“That was the worst movie I’ve ever seen. Don’t release it.” ~ Lady leaving “Cabin in the Woods”
“That was the … BEST … MOVIE … EVER” ~ Man who looked suspiciously like Comic Book Guy on “The Simpsons” leaving “Cabin in the Woods”
Horror films are difficult to review. Some fine gentlemen might think “Signs” contains terrifying imagery, while others believe it’s a corny start to the great plunge of M. Night Shama… who even cares if I spell his last name wrong anymore? Others consider “Paranormal Activity” to be a brilliant ride into the psyche, making you question what horrors unfold while you sleep, while some consider it a boring mix of great anticipation and no payoff.
That being said, “Cabin in the Woods” is an innovative take on the traditional “bunch of college kids go into the woods for sex, beer, and OH MY GOD A ZOMBIE JUST ATE MY FRIEND!” genre. It is occasionally smart, often funny, and generally a good time, but it is very rarely scary. In a packed crowd, there were only two moments when people jumped out of their seats, and one was the very loud noise accompanying the title credit. The other involves “part of a plot twist.”
As stated by Roger Ebert, “You’re not going to see this one coming.” That is an absolutely true statement when you’re in the lobby outside of the movie (or, nowadays, waiting for it to download — you know who you are). However, if you give it a little thought, consider the film’s two settings, and pay attention from the very beginning, you could piece it together quickly.
The film starts off with our college heroes (a likeable five-some, including Thor himself, Chris Hemsworth) preparing for their sexcapade into the woods while two scientists (yes, that’s Oscar nominee Richard Jenkins and Bradley Whitford, who never won an Emmy for his excellent work on “The West Wing”) in their lab for what seems to be an industry-defining experiment. Most of the film’s laughs come from the scientific setting, with the exception of a brilliant invention by the film’s genre-required pothead who is surprisingly endearing throughout the film. A funny phone conversation between the scientists and a stereotypical, backwoods hick straight out of every “The Hills Have Eyes” film of the past fifty years makes it clear early on that the two casts of characters are very closely related and that something is going on. I’ll leave it at that, as every early review calls what comes next an exhilarating surprise.

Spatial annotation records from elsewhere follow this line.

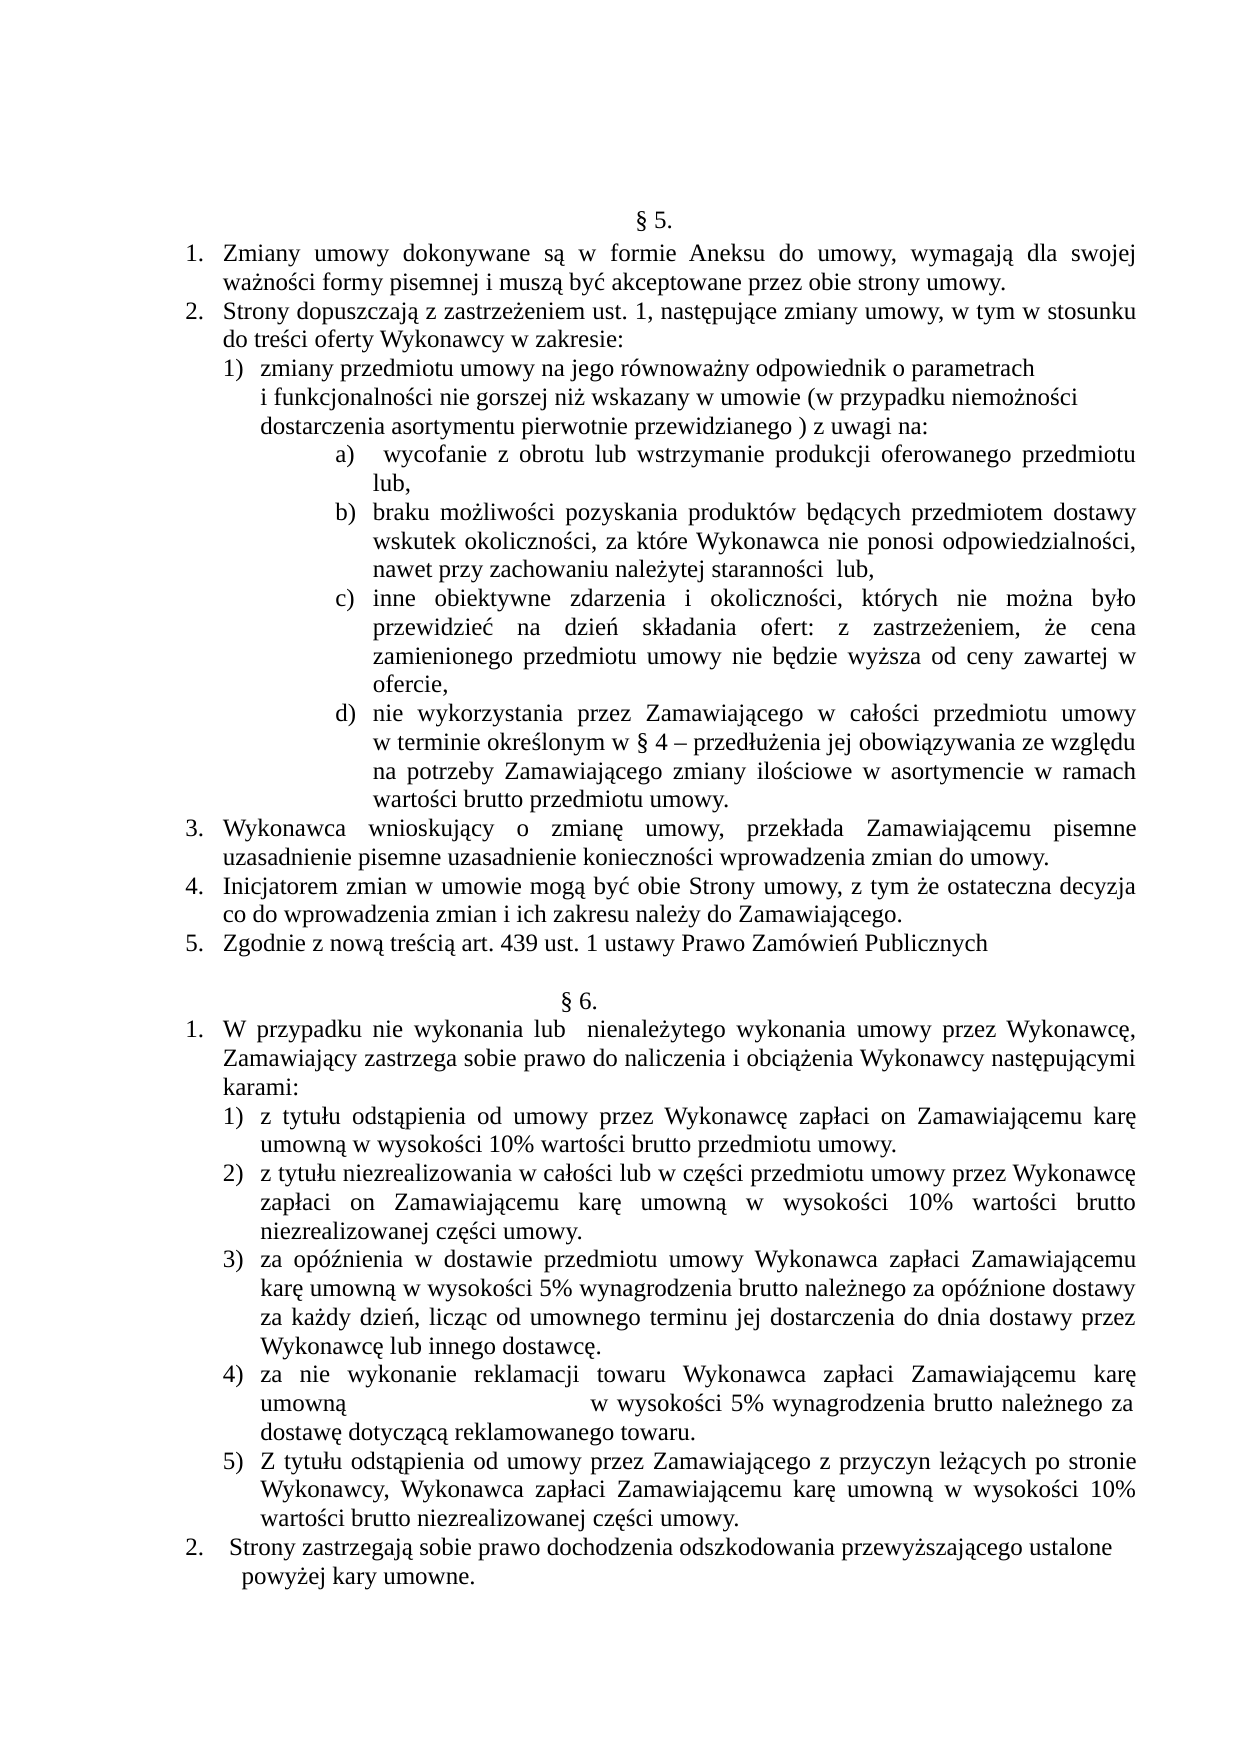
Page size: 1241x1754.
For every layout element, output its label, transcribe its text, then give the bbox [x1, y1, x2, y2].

list inne obiektywne zdarzenia i okoliczności, których nie można było przewidzieć na dzień składania ofert: z zastrzeżeniem, że cena zamienionego przedmiotu umowy nie będzie wyższa od ceny zawartej w ofercie, [335, 583, 1137, 698]
list zmiany przedmiotu umowy na jego równoważny odpowiednik o parametrach i funkcjonalności nie gorszej niż wskazany w umowie (w przypadku niemożności dostarczenia asortymentu pierwotnie przewidzianego ) z uwagi na: [223, 353, 1137, 439]
list Inicjatorem zmian w umowie mogą być obie Strony umowy, z tym że ostateczna decyzja co do wprowadzenia zmian i ich zakresu należy do Zamawiającego. [185, 871, 1137, 928]
list Strony zastrzegają sobie prawo dochodzenia odszkodowania przewyższającego ustalone [185, 1532, 1137, 1561]
list Strony dopuszczają z zastrzeżeniem ust. 1, następujące zmiany umowy, w tym w stosunku do treści oferty Wykonawcy w zakresie: [185, 296, 1137, 353]
list Zmiany umowy dokonywane są w formie Aneksu do umowy, wymagają dla swojej ważności formy pisemnej i muszą być akceptowane przez obie strony umowy. [185, 238, 1137, 296]
list W przypadku nie wykonania lub nienależytego wykonania umowy przez Wykonawcę, Zamawiający zastrzega sobie prawo do naliczenia i obciążenia Wykonawcy następującymi karami: [185, 1014, 1137, 1101]
list z tytułu niezrealizowania w całości lub w części przedmiotu umowy przez Wykonawcę zapłaci on Zamawiającemu karę umowną w wysokości 10% wartości brutto niezrealizowanej części umowy. [223, 1158, 1137, 1244]
list Z tytułu odstąpienia od umowy przez Zamawiającego z przyczyn leżących po stronie Wykonawcy, Wykonawca zapłaci Zamawiającemu karę umowną w wysokości 10% wartości brutto niezrealizowanej części umowy. [223, 1446, 1137, 1532]
list z tytułu odstąpienia od umowy przez Wykonawcę zapłaci on Zamawiającemu karę umowną w wysokości 10% wartości brutto przedmiotu umowy. [223, 1101, 1137, 1158]
list wycofanie z obrotu lub wstrzymanie produkcji oferowanego przedmiotu lub, [335, 439, 1137, 497]
list braku możliwości pozyskania produktów będących przedmiotem dostawy wskutek okoliczności, za które Wykonawca nie ponosi odpowiedzialności, nawet przy zachowaniu należytej staranności lub, [335, 497, 1137, 583]
list za opóźnienia w dostawie przedmiotu umowy Wykonawca zapłaci Zamawiającemu karę umowną w wysokości 5% wynagrodzenia brutto należnego za opóźnione dostawy za każdy dzień, licząc od umownego terminu jej dostarczenia do dnia dostawy przez Wykonawcę lub innego dostawcę. [223, 1244, 1137, 1359]
list za nie wykonanie reklamacji towaru Wykonawca zapłaci Zamawiającemu karę umowną w wysokości 5% wynagrodzenia brutto należnego za dostawę dotyczącą reklamowanego towaru. [223, 1359, 1137, 1446]
text § 5. [148, 205, 1137, 234]
list Zgodnie z nową treścią art. 439 ust. 1 ustawy Prawo Zamówień Publicznych [185, 928, 1137, 957]
text powyżej kary umowne. [148, 1561, 1137, 1589]
list Wykonawca wnioskujący o zmianę umowy, przekłada Zamawiającemu pisemne uzasadnienie pisemne uzasadnienie konieczności wprowadzenia zmian do umowy. [185, 813, 1137, 871]
list nie wykorzystania przez Zamawiającego w całości przedmiotu umowy w terminie określonym w § 4 – przedłużenia jej obowiązywania ze względu na potrzeby Zamawiającego zmiany ilościowe w asortymencie w ramach wartości brutto przedmiotu umowy. [335, 698, 1137, 813]
text § 6. [516, 986, 1186, 1014]
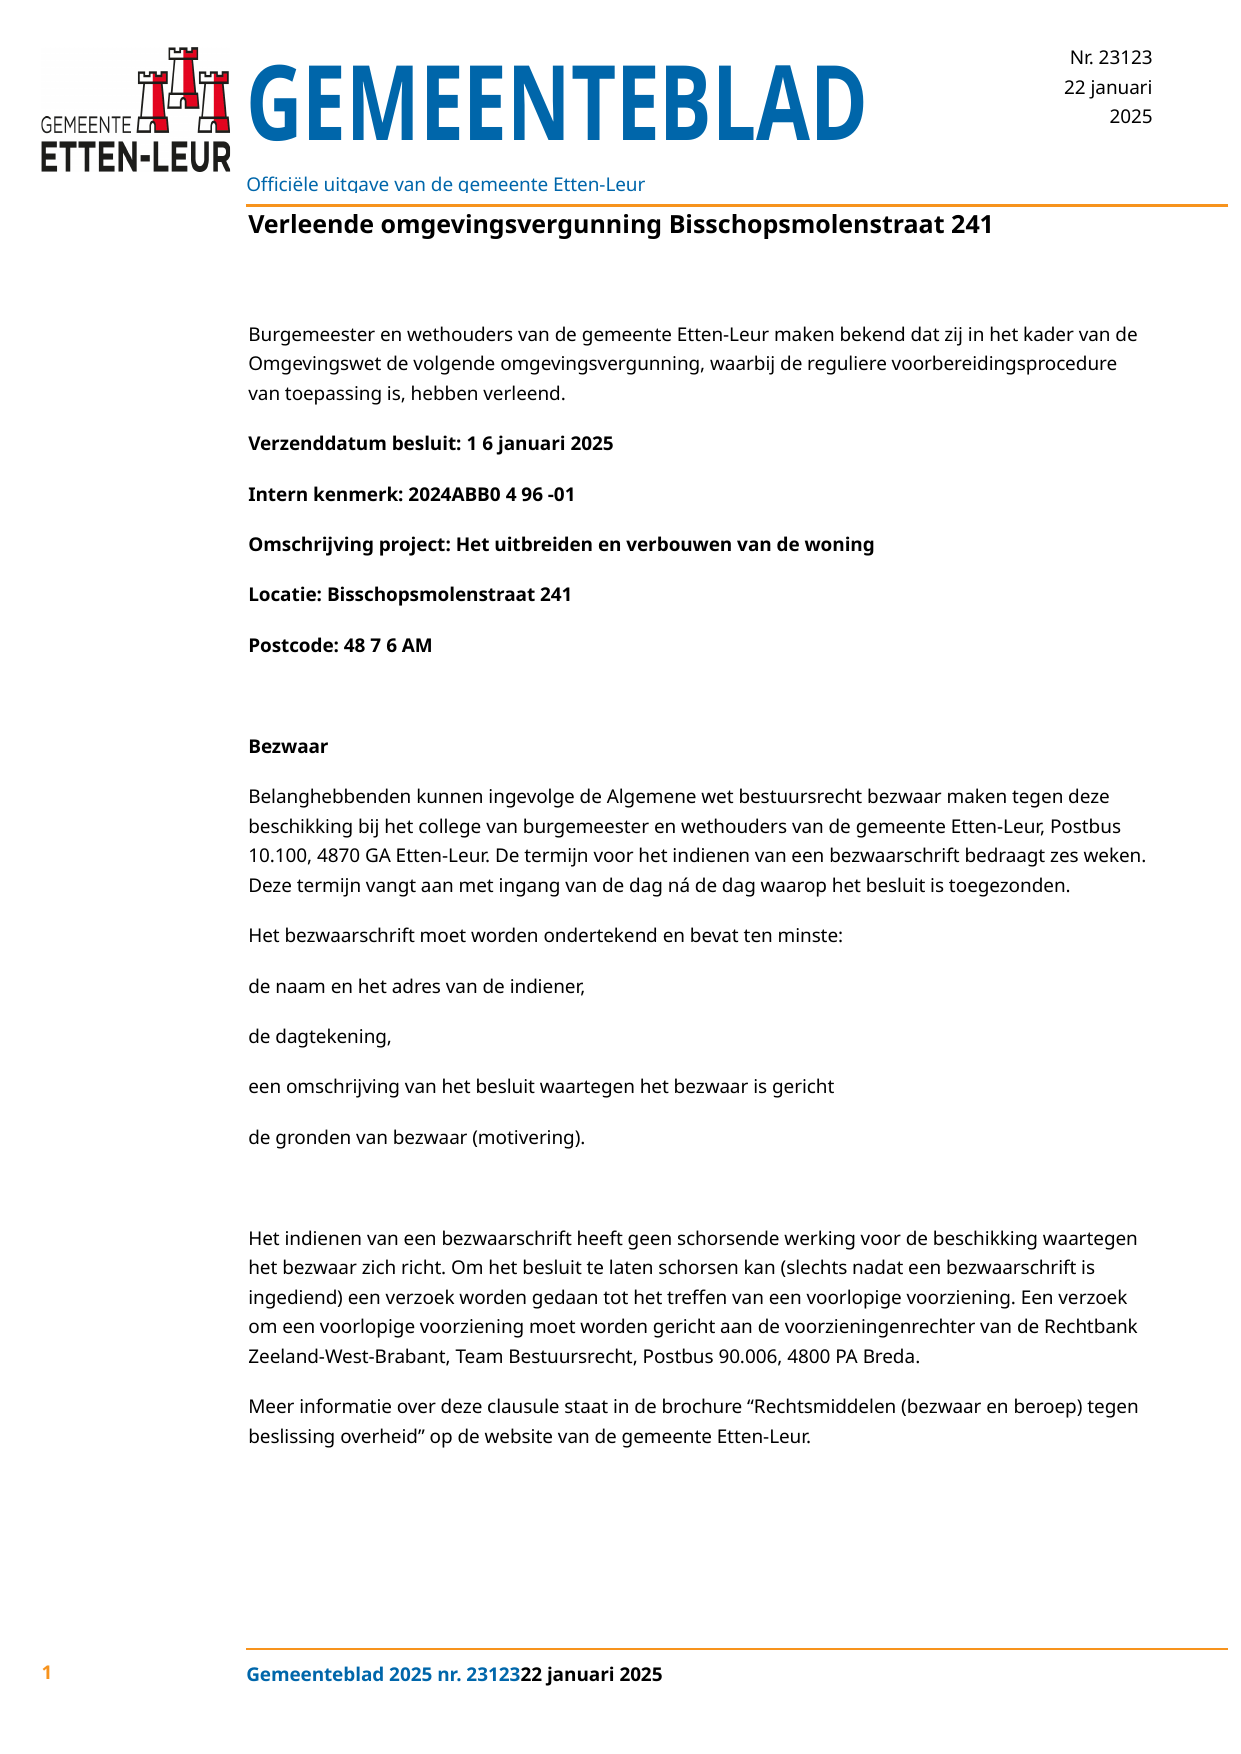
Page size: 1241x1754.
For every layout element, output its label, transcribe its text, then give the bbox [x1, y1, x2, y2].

text een omschrijving van het besluit waartegen het bezwaar is gericht [248, 1074, 1152, 1099]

“Cabin in the Woods” is not scary and it is not that surprising, but it’s a refreshing new direction for horror films and should earn the audience’s respect for trying and often succeeding. It is almost gory enough to satiate the bloodlust of the “Saw” crowd, almost funny enough to entertain “Shaun of the Dead”/”Tucker and Dale vs. Evil” fans, and nerdy enough to win over the Joss Whedon fans who would probably see a two-hour film of paint drying if it said “written by Joss Whedon.” It also has a scene that, in a PG-13 manner, blends necrophilia and bestiality if that’s your thing.
However, there is a pervading feeling that it could have done more. This is especially evident when the film briefly focuses on a side plot straight out of a terrifying Japanese horror film. Although it amounts to only two short scenes, the viewer might wish they were watching more of that film.
This is also the rare horror film when they start killing off the kids too quickly, as if the writers want them to all die so they can move on with the story. The speedy slaughter makes sense from the lab setting side of the plot, but much more could have been done with the zombies which serve their murderous purpose and then fall into the background.
When the film does start to wrap up, though, there is a scene that will be talked about for years on horror blogs that cannot be described without ruining the twists. It is a very bloody, very entertaining fanboy-type moment that would make any SyFy movie director step back in awe. And for those entertaining moments and Joss Whedon’s creative take on the horror genre, it doesn’t need to be scary or surprising to be a fun film worthy of your Netflix queue.